La violencia en México sigue cobrando víctimas en los sectores más inesperados. Esta vez, un veterinario perdió la vida a manos de quienes no pudieron aceptar la realidad de un procedimiento médico. Héctor Hernández Cañas, un veterinario de 45 años, fue asesinado en Tultepec, Estado de México, tras haber sido amenazado y extorsionado por los dueños de una perrita Yorkshire que murió después de una cirugía de emergencia.

El 22 de enero, una pareja llevó a su mascota, Mía, a la clínica de Héctor porque había ingerido un hueso que le obstruía el esófago.
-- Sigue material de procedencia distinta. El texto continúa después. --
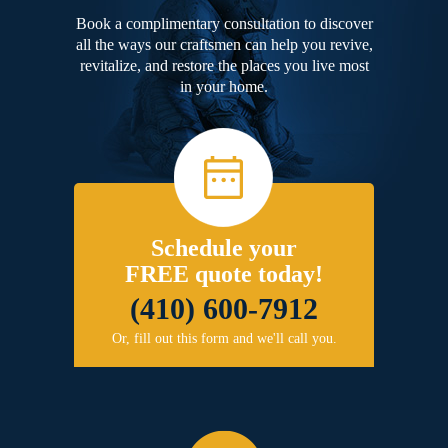
Book a complimentary consultation to discover
all the ways our craftsmen can help you revive,
revitalize, and restore the places you live most
in your home.
Schedule your
FREE quote today!
(410) 600-7912
Or, fill out this form and we'll call you.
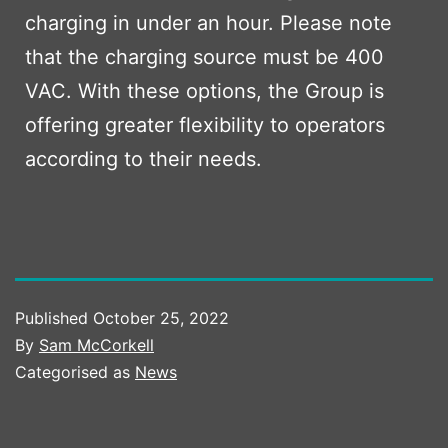
charging in under an hour. Please note
that the charging source must be 400
VAC. With these options, the Group is
offering greater flexibility to operators
according to their needs.
Published
October 25, 2022
By
Sam McCorkell
Categorised as
News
Buscando una segunda opinión, primero se retiraron, pero después regresaron para que el veterinario realizara la cirugía. A pesar de que el procedimiento fue exitoso en la extracción del hueso, la perrita tuvo complicaciones postoperatorias y falleció por un paro cardiorrespiratorio. Lo que debería haber quedado como una lamentable pérdida se convirtió en un caso de hostigamiento y violencia.

Los dueños de la perrita, incapaces de aceptar lo sucedido, iniciaron una campaña de desprestigio en contra del veterinario, acusándolo de negligencia. Pero no se quedaron ahí: exigieron 50 mil pesos como compensación y comenzaron a amenazarlo. Héctor, en un intento por defenderse, denunció públicamente los hechos y difundió videos de seguridad donde se evidenciaban las extorsiones. La respuesta no fue la justicia, sino la muerte. Días después, fue atacado con un arma blanca, recibiendo heridas en el rostro y el torso que le arrebataron la vida.

Este caso no solo muestra la falta de control sobre la violencia cotidiana, sino también el riesgo que enfrentan los profesionales de la salud, incluyendo a quienes se dedican al bienestar animal. La presión social, el desconocimiento médico y la incapacidad de aceptar la muerte convierten a médicos, enfermeros y veterinarios en blancos de ataques irracionales.

Hasta ahora, las autoridades del Estado de México no han informado sobre detenidos ni avances en la investigación. Mientras tanto, la comunidad veterinaria y la sociedad en general exigen justicia para Héctor Hernández Cañas. Pero la pregunta es: ¿cuántos más deben morir antes de que la violencia y la impunidad dejen de ser la norma?